Sie steht als Literatin schon für einen kritischen Blick auf ihr Land. Und zwar nicht nur auf die Regierungspartei, sondern auch auf die Bevölkerung. Ihre Bücher handeln von Frauen, die zum Teil selbst Kollaborateurinnen dieses Systems werden, das sie kaputt macht. Dangarembga spiegelt das Land in ihren Romanen sehr kritisch. Als Bürgerin äußert sie sich auch sehr kritisch gegenüber der Regierungspartei Zanu PF, damit ist sie ihr natürlich ein Dorn im Auge.
Sie haben für den deutschen PEN den Prozess in Harare begleitet und ihn als politischen Prozess bezeichnet. Was macht Sie da so sicher?
Mich macht sicher, dass es keine Gewaltenteilung gibt. Dass sie vor einem Anti-Korruptions-Gericht steht, obwohl keiner der Anklagepunkte irgendwas mit Korruption zu tun hat. Dass dieses Anti-Korruptions-Gericht direkt dem Präsidentenbüro untersteht und dass dieser Präsident nächstes Jahr Wahlen hat und nicht nur Tsitsi Dangarembga, sondern viele andere seiner Kritiker längst schon ausgeschaltet hat.
Simbabwe steht, wie Sie sagen, vor den Wahlen. Die politische Situation im Land ist seit vielen Jahren angespannt, auch die wirtschaftliche. Wirkt sich das auf diesen Prozess aus?
Ja, ich glaube, es wirkt sich dahingehend aus, dass das Interesse der Bevölkerung relativ gering ist. Die Bevölkerung hat gar keine Zeit, sich um Meinungsfreiheit zu kümmern. Wenn hier 90 Prozent Arbeitslosigkeit herrschen, wenn das Bildungssystem, das medizinische System, wenn alles marode ist, dann geht es ums Überleben. Und das wirkt sich auf jeden Fall aus. Auch werden die Gesetze immer rigider. Hier wird schon sehr stark der Machterhalt für nächstes Jahr vorbereitet.
Gemeinsam vor Gericht: die Journalistin Juli Barnes (l.) und die Autorin und Filmemacherin Tsitsi Dangarembga
“Gefängnis wäre die schlimmste Variante”
Hat Ihr Erscheinen als Beobachterin des deutschen PEN-Zentrums die Behörden irgendwie beeindruckt?

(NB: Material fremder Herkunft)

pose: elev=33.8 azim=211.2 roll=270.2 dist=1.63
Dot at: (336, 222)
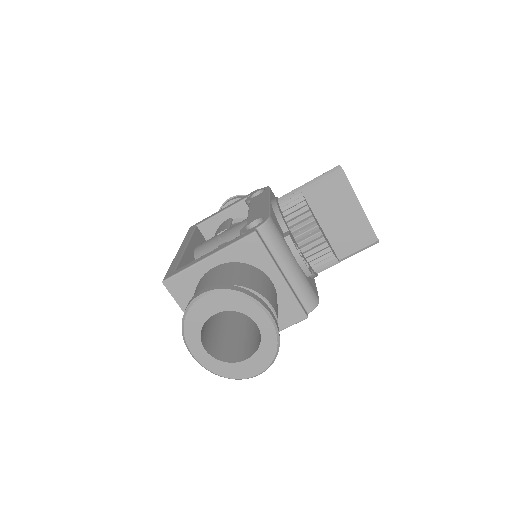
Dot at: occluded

Dangarembgas Prominentenstatus ist sicher wichtig, und ich hoffe, dass meine Anwesenheit geholfen hat. Ich bin ja nicht nur für den PEN da, ich werde vom Börsenverein des Deutschen Buchhandels unterstützt, von ihren beiden Verlagen, von der International Publishers Association. Die Friedrich-Naumann-Stiftung war hier vor Ort. Also es war schon eine große Präsenz. Vor dem Gericht stand eine Riesentraube, vor allem aus Fotojournalisten. Ich glaube schon, dass das eine Wirkung haben kann. Sicher wissen wir es nicht.
Am 10. August soll der Prozess fortgesetzt werden mit der Anhörung der Zeugen der Verteidigung. Wie erträgt das die 63-Jährige? Am Ende drohte ja womöglich Gefängnis.
Das wäre die schlimmste aller Varianten. Mein Eindruck ist, dass dieser Prozess einfach noch hingezogen wird, dass man einfach versucht, sie möglichst viel und lange außer Landes zu halten. Wie sie es erträgt, kann man nicht ganz genau sagen. Sie schien einerseits nicht überrascht, aber ich glaube, das ist ihrer ungeheuren Selbstdisziplin geschuldet. Sie sieht sich als Bürgerin ihres Landes. Sie setzt sich immer für ihr Land ein, das sie liebt. Und sie weiß, dass es vollkommen kaputt geht, wenn sie und andere Intellektuelle auch noch gehen.
Mit Cornelia Zetzsche (z.Zt. Harare) sprach Stefan Dege.